The day after my second chemo I get my white blood cell booster shot. Peggy had been there earlier, Susie tells me, handing me a glittery gift bag with chocolate Easter bunnies Peggy left for my kids.
This is why I’m going to be a stickler about masks, I tell the teenagers in front of me. They are quiet and attentive. A few readjust their masks to cover their noses. I want to be sure they know why, and I remind them that other teachers may not share their own concerns as openly as I do. I ask them if this all sounds reasonable. They say it does.
A week after my fourth chemo, I get my red blood cell booster shot. The $2500 one. Peggy was there earlier, Susie says. She opens the small refrigerator and hands me two packages of organic strawberries. A gift from Peggy.
Today I get an email from my principal, subject line: Stupid Question. A parent heard the 10th grade English teacher tied masking to grades. “Do you know where this parent would have gotten that from?” my boss asks. No. I just ask them to wear them. Over and over and over again.
A year after treatment, Susie pushes a butterfly needle into the crook of my arm. I barely feel the stick. Peggy’s cancer is in her liver. Inoperable.
“Please pull your mask up over your nose,” I say again, and again, as students file through my classroom door from the hall. Admin says students are allowed mask breaks in the halls. That means only a handful of our 500 students actually wear a mask in the halls. I don’t go in the halls.

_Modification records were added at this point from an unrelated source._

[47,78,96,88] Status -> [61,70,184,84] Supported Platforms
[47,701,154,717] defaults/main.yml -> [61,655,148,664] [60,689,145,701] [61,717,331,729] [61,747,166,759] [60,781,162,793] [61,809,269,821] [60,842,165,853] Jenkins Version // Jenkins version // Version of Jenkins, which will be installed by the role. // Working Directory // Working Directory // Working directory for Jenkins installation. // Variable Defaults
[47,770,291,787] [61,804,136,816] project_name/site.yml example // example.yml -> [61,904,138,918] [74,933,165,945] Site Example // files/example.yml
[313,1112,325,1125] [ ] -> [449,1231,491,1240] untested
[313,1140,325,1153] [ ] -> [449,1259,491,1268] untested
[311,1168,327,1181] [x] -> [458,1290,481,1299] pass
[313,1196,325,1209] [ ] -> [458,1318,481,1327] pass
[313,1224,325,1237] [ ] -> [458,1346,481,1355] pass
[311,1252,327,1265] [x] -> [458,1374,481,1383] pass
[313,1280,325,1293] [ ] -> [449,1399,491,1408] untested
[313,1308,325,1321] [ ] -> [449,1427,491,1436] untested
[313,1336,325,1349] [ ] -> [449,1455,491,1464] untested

CT scan number 6. All clear, my oncologist says. Now just see Susie for blood work. Peggy is in hospice, she tells me. I go home and write a letter to try and tell her what she means to me. I put it in the mail the same day.
“We’ll just have to agree to disagree,” the administrator says as I make a plea for stricter masking. The athletic director walks by with his mask under his chin. Later, I get an email from administrators advising teachers to be more vigilant about cell phone use in the classroom.
I call Peggy’s home. She isn’t able to talk anymore, her husband tells me. I will never hear her voice again. Does she know how much she’s meant to me? He says he read her my letter. Even though she can no longer respond, he feels sure that she heard my words, and that she understood.
Savannah, one of the tall, statuesque twins in first period walks into the classroom before the bell rings. I know it’s Savannah and not Sierra because thankfully, Savannah wears eyeliner and Sierra doesn’t. Without this visual cue, I could never tell them apart. They are bright spots in another pandemic teaching year, intellectually curious and unfailingly polite. I wonder why she is here so early, and a wave of panic hits that Savannah, even sweet, kind Savannah, is about to register some sort of complaint. Instead, she stands in front of my desk and proceeds to apologize for her classmates. “I don’t get why it’s so hard for them to wear their masks. Especially after you told us your story.” I exhale and my shoulder muscles release. She understands.
Sara Behnke teaches high school English in North Carolina. Prior to teaching, she authored two books on Motherhood, The Mommy Chronicles, and The Must-Have Mom Manual. She has a daughter and son, both in college.